▶ PROVIDED MATERIAL:
▼

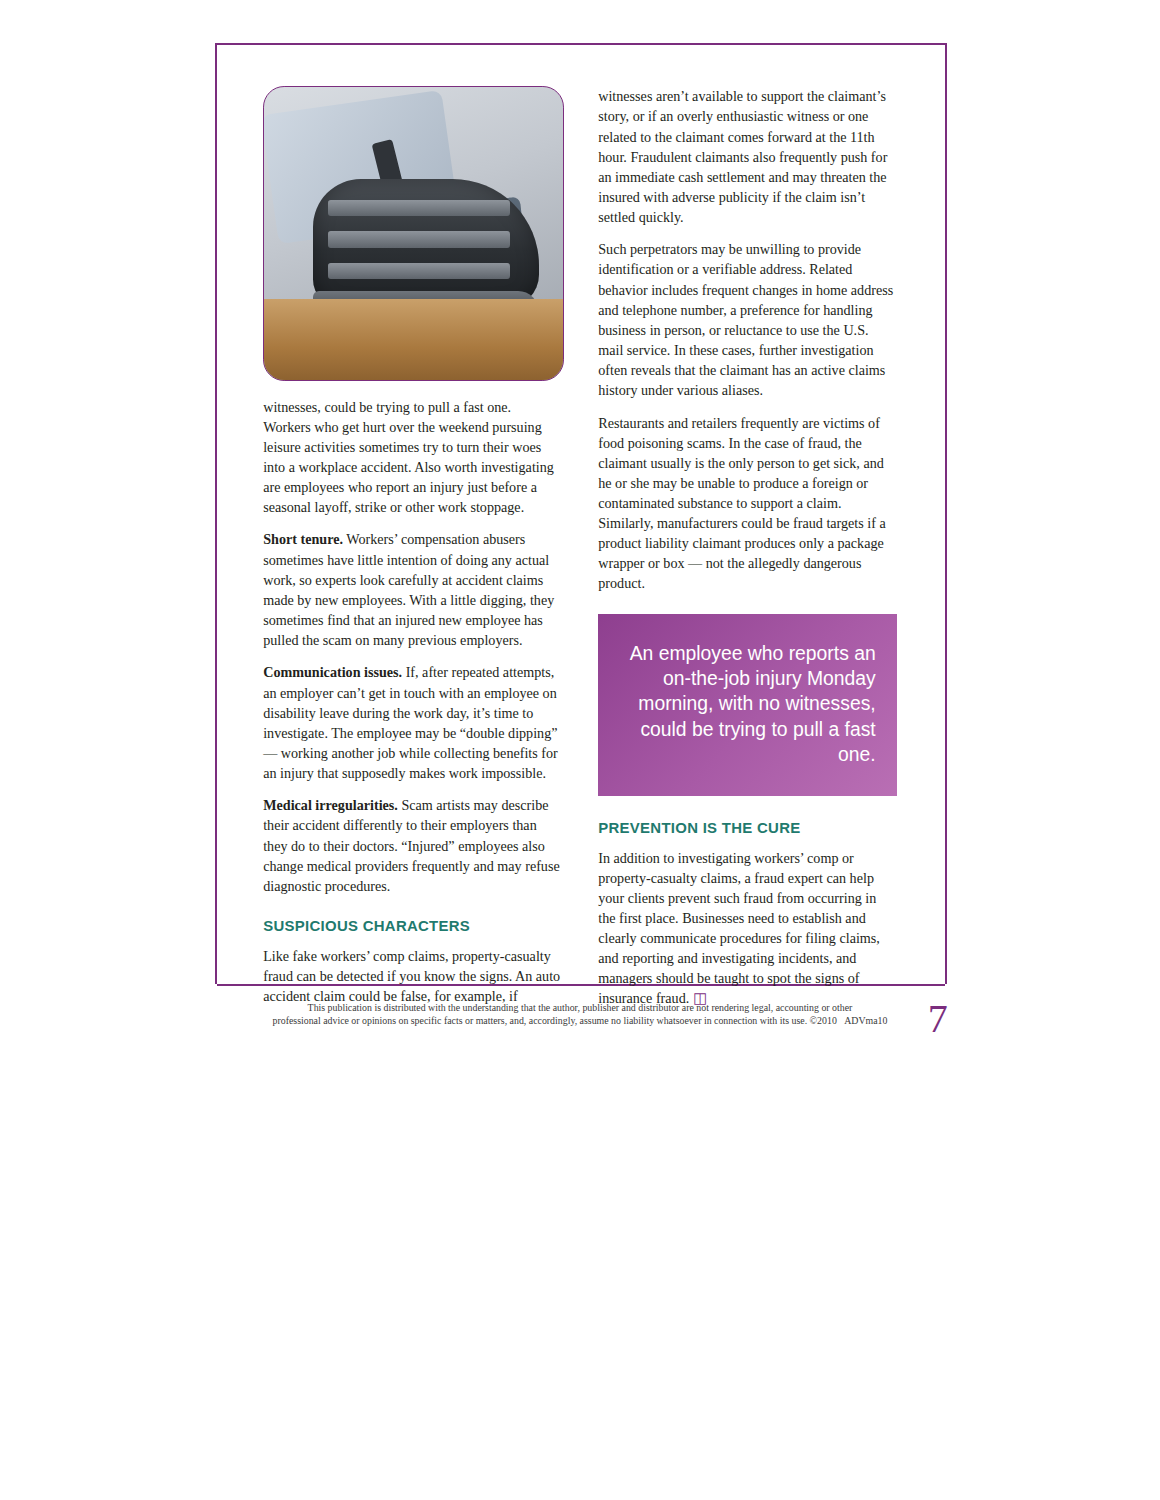witnesses, could be trying to pull a fast one. Workers who get hurt over the weekend pursuing leisure activities sometimes try to turn their woes into a workplace accident. Also worth investigating are employees who report an injury just before a seasonal layoff, strike or other work stoppage.
Short tenure. Workers’ compensation abusers sometimes have little intention of doing any actual work, so experts look carefully at accident claims made by new employees. With a little digging, they sometimes find that an injured new employee has pulled the scam on many previous employers.
Communication issues. If, after repeated attempts, an employer can’t get in touch with an employee on disability leave during the work day, it’s time to investigate. The employee may be “double dipping” — working another job while collecting benefits for an injury that supposedly makes work impossible.
Medical irregularities. Scam artists may describe their accident differently to their employers than they do to their doctors. “Injured” employees also change medical providers frequently and may refuse diagnostic procedures.
Suspicious characters
Like fake workers’ comp claims, property-casualty fraud can be detected if you know the signs. An auto accident claim could be false, for example, if witnesses aren’t available to support the claimant’s story, or if an overly enthusiastic witness or one related to the claimant comes forward at the 11th hour. Fraudulent claimants also frequently push for an immediate cash settlement and may threaten the insured with adverse publicity if the claim isn’t settled quickly.
Such perpetrators may be unwilling to provide identification or a verifiable address. Related behavior includes frequent changes in home address and telephone number, a preference for handling business in person, or reluctance to use the U.S. mail service. In these cases, further investigation often reveals that the claimant has an active claims history under various aliases.
Restaurants and retailers frequently are victims of food poisoning scams. In the case of fraud, the claimant usually is the only person to get sick, and he or she may be unable to produce a foreign or contaminated substance to support a claim. Similarly, manufacturers could be fraud targets if a product liability claimant produces only a package wrapper or box — not the allegedly dangerous product.
An employee who reports an on-the-job injury Monday morning, with no witnesses, could be trying to pull a fast one.
Prevention is the cure
In addition to investigating workers’ comp or property-casualty claims, a fraud expert can help your clients prevent such fraud from occurring in the first place. Businesses need to establish and clearly communicate procedures for filing claims, and reporting and investigating incidents, and managers should be taught to spot the signs of insurance fraud. ◫
This publication is distributed with the understanding that the author, publisher and distributor are not rendering legal, accounting or other
professional advice or opinions on specific facts or matters, and, accordingly, assume no liability whatsoever in connection with its use. ©2010 ADVma10
7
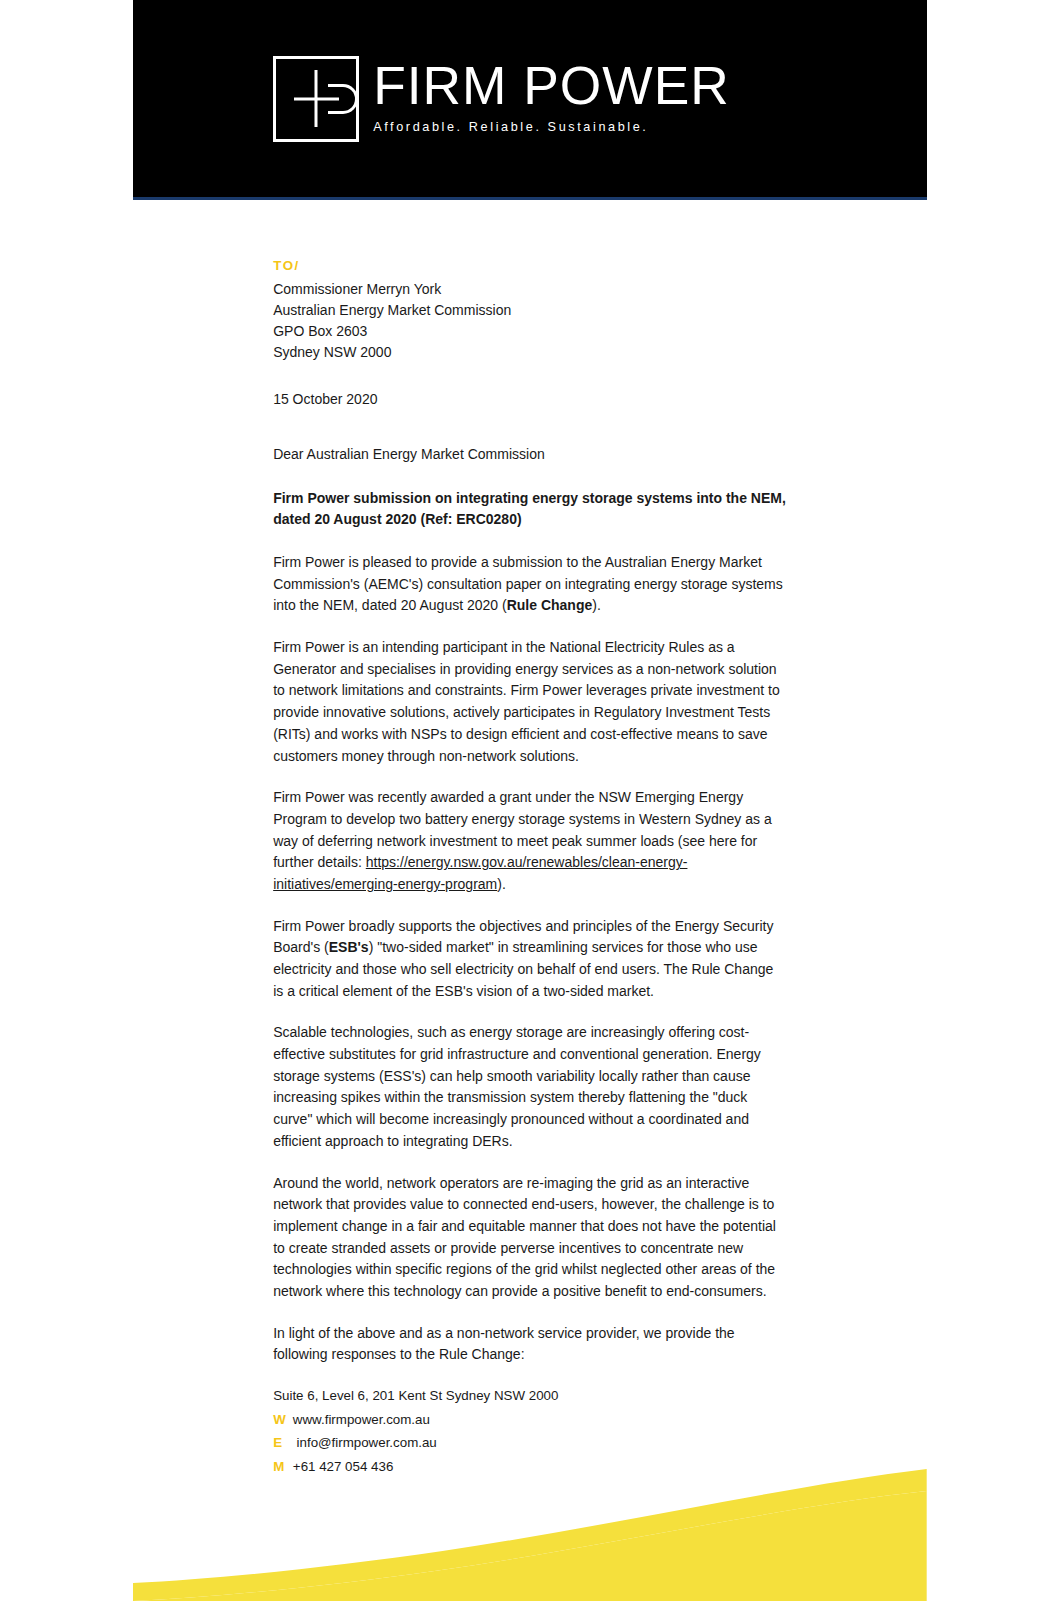FIRM POWER
Affordable. Reliable. Sustainable.
TO/
Commissioner Merryn York
Australian Energy Market Commission
GPO Box 2603
Sydney NSW 2000
15 October 2020
Dear Australian Energy Market Commission
Firm Power submission on integrating energy storage systems into the NEM, dated 20 August 2020 (Ref: ERC0280)
Firm Power is pleased to provide a submission to the Australian Energy Market Commission's (AEMC's) consultation paper on integrating energy storage systems into the NEM, dated 20 August 2020 (Rule Change).
Firm Power is an intending participant in the National Electricity Rules as a Generator and specialises in providing energy services as a non-network solution to network limitations and constraints. Firm Power leverages private investment to provide innovative solutions, actively participates in Regulatory Investment Tests (RITs) and works with NSPs to design efficient and cost-effective means to save customers money through non-network solutions.
Firm Power was recently awarded a grant under the NSW Emerging Energy Program to develop two battery energy storage systems in Western Sydney as a way of deferring network investment to meet peak summer loads (see here for further details: https://energy.nsw.gov.au/renewables/clean-energy-initiatives/emerging-energy-program).
Firm Power broadly supports the objectives and principles of the Energy Security Board's (ESB's) "two-sided market" in streamlining services for those who use electricity and those who sell electricity on behalf of end users. The Rule Change is a critical element of the ESB's vision of a two-sided market.
Scalable technologies, such as energy storage are increasingly offering cost-effective substitutes for grid infrastructure and conventional generation. Energy storage systems (ESS's) can help smooth variability locally rather than cause increasing spikes within the transmission system thereby flattening the "duck curve" which will become increasingly pronounced without a coordinated and efficient approach to integrating DERs.
Around the world, network operators are re-imaging the grid as an interactive network that provides value to connected end-users, however, the challenge is to implement change in a fair and equitable manner that does not have the potential to create stranded assets or provide perverse incentives to concentrate new technologies within specific regions of the grid whilst neglected other areas of the network where this technology can provide a positive benefit to end-consumers.
In light of the above and as a non-network service provider, we provide the following responses to the Rule Change:
Suite 6, Level 6, 201 Kent St Sydney NSW 2000
W www.firmpower.com.au
E info@firmpower.com.au
M +61 427 054 436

▲

Exclude the pictures, then write out every record exactly as it stands.

witnesses, could be trying to pull a fast one. Workers who get hurt over the weekend pursuing leisure activities sometimes try to turn their woes into a workplace accident. Also worth investigating are employees who report an injury just before a seasonal layoff, strike or other work stoppage.
Short tenure. Workers’ compensation abusers sometimes have little intention of doing any actual work, so experts look carefully at accident claims made by new employees. With a little digging, they sometimes find that an injured new employee has pulled the scam on many previous employers.
Communication issues. If, after repeated attempts, an employer can’t get in touch with an employee on disability leave during the work day, it’s time to investigate. The employee may be “double dipping” — working another job while collecting benefits for an injury that supposedly makes work impossible.
Medical irregularities. Scam artists may describe their accident differently to their employers than they do to their doctors. “Injured” employees also change medical providers frequently and may refuse diagnostic procedures.
Suspicious characters
Like fake workers’ comp claims, property-casualty fraud can be detected if you know the signs. An auto accident claim could be false, for example, if witnesses aren’t available to support the claimant’s story, or if an overly enthusiastic witness or one related to the claimant comes forward at the 11th hour. Fraudulent claimants also frequently push for an immediate cash settlement and may threaten the insured with adverse publicity if the claim isn’t settled quickly.
Such perpetrators may be unwilling to provide identification or a verifiable address. Related behavior includes frequent changes in home address and telephone number, a preference for handling business in person, or reluctance to use the U.S. mail service. In these cases, further investigation often reveals that the claimant has an active claims history under various aliases.
Restaurants and retailers frequently are victims of food poisoning scams. In the case of fraud, the claimant usually is the only person to get sick, and he or she may be unable to produce a foreign or contaminated substance to support a claim. Similarly, manufacturers could be fraud targets if a product liability claimant produces only a package wrapper or box — not the allegedly dangerous product.
An employee who reports an on-the-job injury Monday morning, with no witnesses, could be trying to pull a fast one.
Prevention is the cure
In addition to investigating workers’ comp or property-casualty claims, a fraud expert can help your clients prevent such fraud from occurring in the first place. Businesses need to establish and clearly communicate procedures for filing claims, and reporting and investigating incidents, and managers should be taught to spot the signs of insurance fraud. ◫
This publication is distributed with the understanding that the author, publisher and distributor are not rendering legal, accounting or other
professional advice or opinions on specific facts or matters, and, accordingly, assume no liability whatsoever in connection with its use. ©2010 ADVma10
7
FIRM POWER
Affordable. Reliable. Sustainable.
TO/
Commissioner Merryn York
Australian Energy Market Commission
GPO Box 2603
Sydney NSW 2000
15 October 2020
Dear Australian Energy Market Commission
Firm Power submission on integrating energy storage systems into the NEM, dated 20 August 2020 (Ref: ERC0280)
Firm Power is pleased to provide a submission to the Australian Energy Market Commission's (AEMC's) consultation paper on integrating energy storage systems into the NEM, dated 20 August 2020 (Rule Change).
Firm Power is an intending participant in the National Electricity Rules as a Generator and specialises in providing energy services as a non-network solution to network limitations and constraints. Firm Power leverages private investment to provide innovative solutions, actively participates in Regulatory Investment Tests (RITs) and works with NSPs to design efficient and cost-effective means to save customers money through non-network solutions.
Firm Power was recently awarded a grant under the NSW Emerging Energy Program to develop two battery energy storage systems in Western Sydney as a way of deferring network investment to meet peak summer loads (see here for further details: https://energy.nsw.gov.au/renewables/clean-energy-initiatives/emerging-energy-program).
Firm Power broadly supports the objectives and principles of the Energy Security Board's (ESB's) "two-sided market" in streamlining services for those who use electricity and those who sell electricity on behalf of end users. The Rule Change is a critical element of the ESB's vision of a two-sided market.
Scalable technologies, such as energy storage are increasingly offering cost-effective substitutes for grid infrastructure and conventional generation. Energy storage systems (ESS's) can help smooth variability locally rather than cause increasing spikes within the transmission system thereby flattening the "duck curve" which will become increasingly pronounced without a coordinated and efficient approach to integrating DERs.
Around the world, network operators are re-imaging the grid as an interactive network that provides value to connected end-users, however, the challenge is to implement change in a fair and equitable manner that does not have the potential to create stranded assets or provide perverse incentives to concentrate new technologies within specific regions of the grid whilst neglected other areas of the network where this technology can provide a positive benefit to end-consumers.
In light of the above and as a non-network service provider, we provide the following responses to the Rule Change:
Suite 6, Level 6, 201 Kent St Sydney NSW 2000
W www.firmpower.com.au
E info@firmpower.com.au
M +61 427 054 436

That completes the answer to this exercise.